Uber’s iPhone app has a secret back door to powerful Apple features, allowing the ride-hailing service to potentially record a user’s screen and access other personal information without their knowledge. This access to special iPhone functions — which are so powerful that Apple almost always keeps them off-limits to outside companies — is not disclosed in any consumer-facing information included with Uber’s app. Although there is no evidence that Uber used its access to take advantage of the iPhone features, the revelation that the app has access to privileged Apple code raises important questions for a company already under investigation for other controversial business practices.
Uber told Business Insider the code was not being used and was essentially a
vestige of an earlier version of its Apple Watch app. However, it has set off alarm bells among experts. “Granting such a sensitive entitlement to a third party is unprecedented, as far as I can tell — no other app developers have been able to convince Apple to grant them entitlements they’ve needed to let their apps utilise certain privileged system functionality,” Will Strafach, a security researcher who discovered the situation, told Business Insider. Nearly every iPhone app uses what is called an “entitlement” — basically, a way for software to enable features like the camera or Apple Pay on iPhones and iPads. Most of these can be easily found and turned on by outside app developers. But there are certain entitlements used only by Apple, giving the company’s software tight integration with the iPhone. These bits have names that start with “com.apple.private,” and they are considered so sensitive that any third-party app found using them is rejected from the App Store. After digging around in the code of Uber’s app, Strafach discovered it used an entitlement called
“com.apple.private.allow-explicit-graphics-priority.” He added, “It is very odd to see Uber as the only app (I checked tens of thousands of other apps using my company’s internal data set derived from the App Store) besides Apple’s own apps granted access to this sensitive entitlement,” Strafach said in an email.

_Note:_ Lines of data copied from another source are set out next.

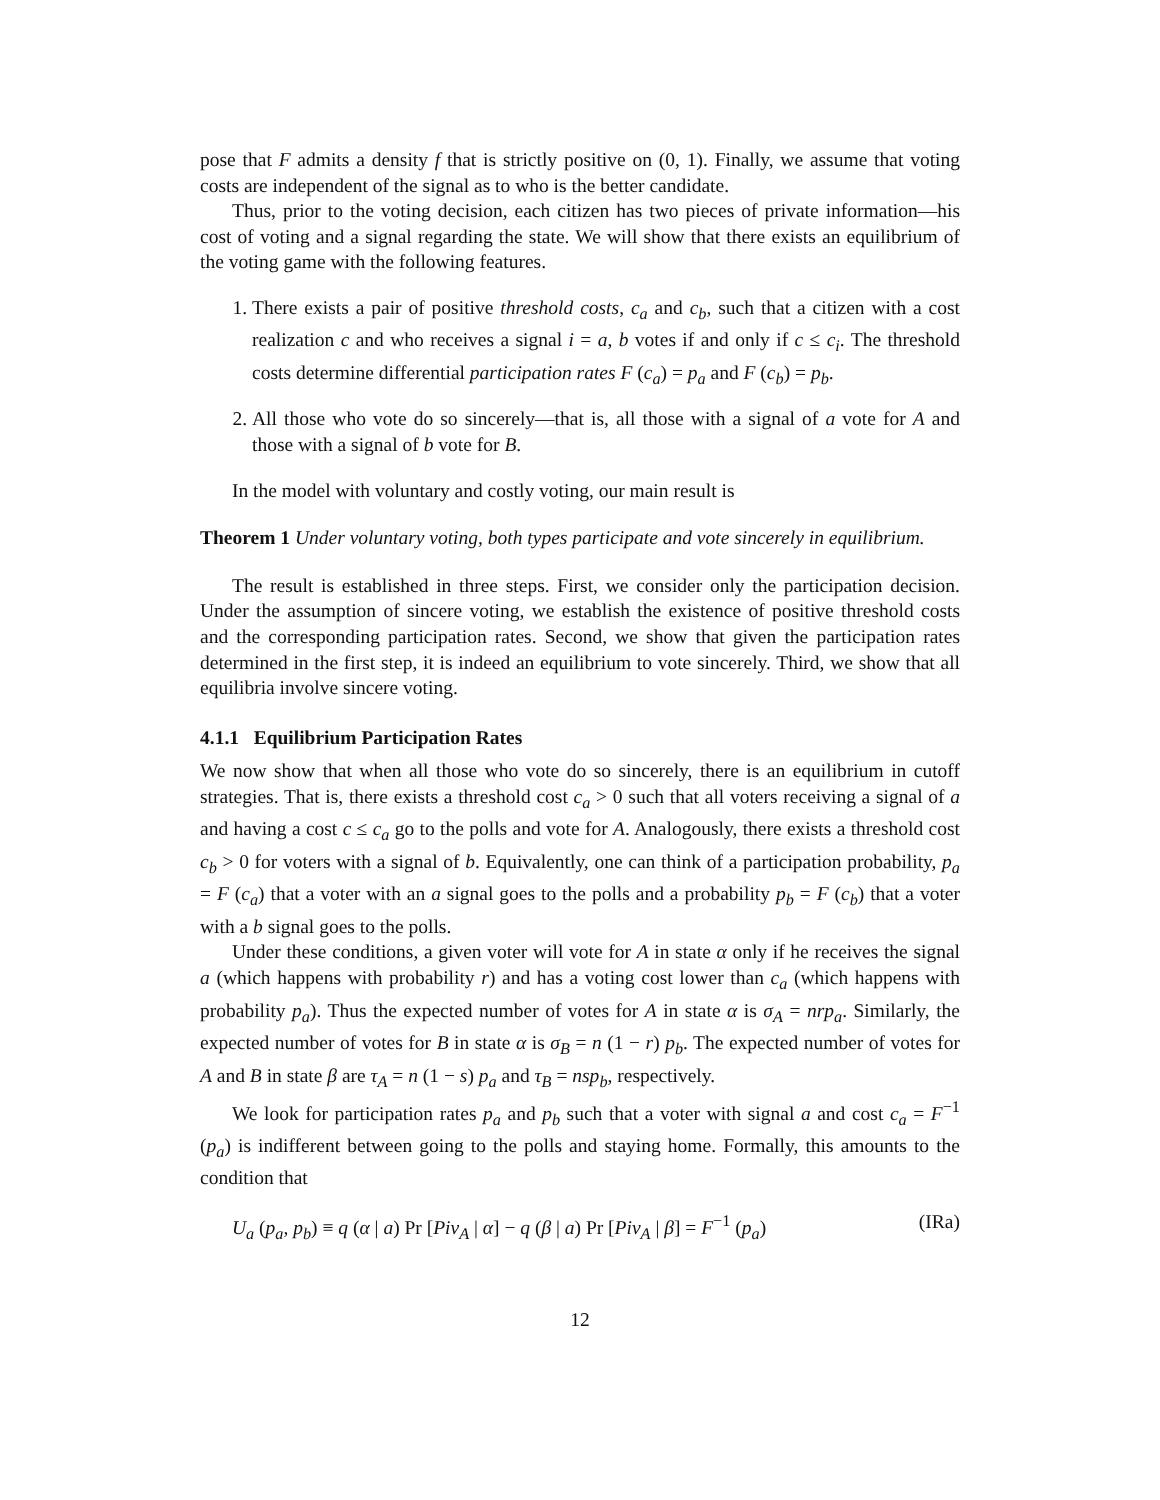pose that F admits a density f that is strictly positive on (0, 1). Finally, we assume that voting costs are independent of the signal as to who is the better candidate.
Thus, prior to the voting decision, each citizen has two pieces of private information—his cost of voting and a signal regarding the state. We will show that there exists an equilibrium of the voting game with the following features.
1. There exists a pair of positive threshold costs, c<sub>a</sub> and c<sub>b</sub>, such that a citizen with a cost realization c and who receives a signal i = a, b votes if and only if c ≤ c<sub>i</sub>. The threshold costs determine differential participation rates F (c<sub>a</sub>) = p<sub>a</sub> and F (c<sub>b</sub>) = p<sub>b</sub>.
2. All those who vote do so sincerely—that is, all those with a signal of a vote for A and those with a signal of b vote for B.
In the model with voluntary and costly voting, our main result is
Theorem 1 Under voluntary voting, both types participate and vote sincerely in equilibrium.
The result is established in three steps. First, we consider only the participation decision. Under the assumption of sincere voting, we establish the existence of positive threshold costs and the corresponding participation rates. Second, we show that given the participation rates determined in the first step, it is indeed an equilibrium to vote sincerely. Third, we show that all equilibria involve sincere voting.
4.1.1 Equilibrium Participation Rates
We now show that when all those who vote do so sincerely, there is an equilibrium in cutoff strategies. That is, there exists a threshold cost c<sub>a</sub> > 0 such that all voters receiving a signal of a and having a cost c ≤ c<sub>a</sub> go to the polls and vote for A. Analogously, there exists a threshold cost c<sub>b</sub> > 0 for voters with a signal of b. Equivalently, one can think of a participation probability, p<sub>a</sub> = F (c<sub>a</sub>) that a voter with an a signal goes to the polls and a probability p<sub>b</sub> = F (c<sub>b</sub>) that a voter with a b signal goes to the polls.
Under these conditions, a given voter will vote for A in state α only if he receives the signal a (which happens with probability r) and has a voting cost lower than c<sub>a</sub> (which happens with probability p<sub>a</sub>). Thus the expected number of votes for A in state α is σ<sub>A</sub> = nrp<sub>a</sub>. Similarly, the expected number of votes for B in state α is σ<sub>B</sub> = n (1 − r) p<sub>b</sub>. The expected number of votes for A and B in state β are τ<sub>A</sub> = n (1 − s) p<sub>a</sub> and τ<sub>B</sub> = nsp<sub>b</sub>, respectively.
We look for participation rates p<sub>a</sub> and p<sub>b</sub> such that a voter with signal a and cost c<sub>a</sub> = F<sup>−1</sup> (p<sub>a</sub>) is indifferent between going to the polls and staying home. Formally, this amounts to the condition that
U<sub>a</sub> (p<sub>a</sub>, p<sub>b</sub>) ≡ q (α | a) Pr [Piv<sub>A</sub> | α] − q (β | a) Pr [Piv<sub>A</sub> | β] = F<sup>−1</sup> (p<sub>a</sub>) (IRa)
12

Another person said that out of the top 200 free apps, no other used private Apple entitlements. Uber says Apple gave it permission to use the private entitlement and that it used it for an earlier version of its Apple Watch app to render maps on the iPhone. “Apple gave us this permission because early versions of Apple Watch were unable to adequately handle the level of map rendering in the Uber app,” an Uber representative, Melanie Ensign, told Business Insider. “Subsequent updates to Apple Watch and our app removed this dependency, and we’re working with Apple to remove the API completely.” Lots of other iOS developers would like special access to private Apple entitlements for a variety of purposes. The one Uber was using, for example, could be used to record a user’s screen, said Thomas Jansen, the founder of the security research company Crissy Field. “Imagine any app would be able to use an entitlement like that and just record your screen without you knowing,” he said. That’s why Apple doesn’t allow just any company to use private entitlements. Apple didn’t comment. But one reason Apple may have let Uber use this sensitive piece of code — which most likely would have needed approval from senior management.
Uber has previously been caught violating the rules of the App Store, and it has a history of pushing boundaries when it comes to building software that may break laws or be unethical. After Uber was found to have used internal Apple abilities to tag and track individual iPhones even after they were wiped, the former Uber CEO Travis Kalanick was summoned to Apple’s headquarters. There, Apple CEO Tim Cook scolded him and, in a private meeting with Kalanick, threatened to pull the Uber app from the App Store, The New York Times reported. The meeting reportedly took place in early 2015, around the time Apple launched the Apple Watch. “I guess there is some kind of extremely special relationship there, considering Apple granted them exclusive access to a privileged IOKit API a little while after they were abusing other unrelated IOKit APIs in violation of the App Store rules (with no repercussions at all),” Strafach said. The deception apparently didn’t scare Apple. Texts published as part of a lawsuit revealed that Kalanick privately said he continued to meet with Cook — including, supposedly, once in May 2016. Apple became an Uber investor through its investment in the Chinese ride-hailing company Didi Chuxing. In 2016, Didi merged with Uber’s Chinese subsidiary. Kalanick resigned in June. Uber’s current CEO, Dara Khosrowshahi, has not yet publicly said anything about the $69 billion startup’s relationship with Apple, but he has addressed the company’s culture of rule bending. A recent change to iOS, the software that powers iPhones, allowed Uber users to prevent the app from collecting their location while they weren’t using it.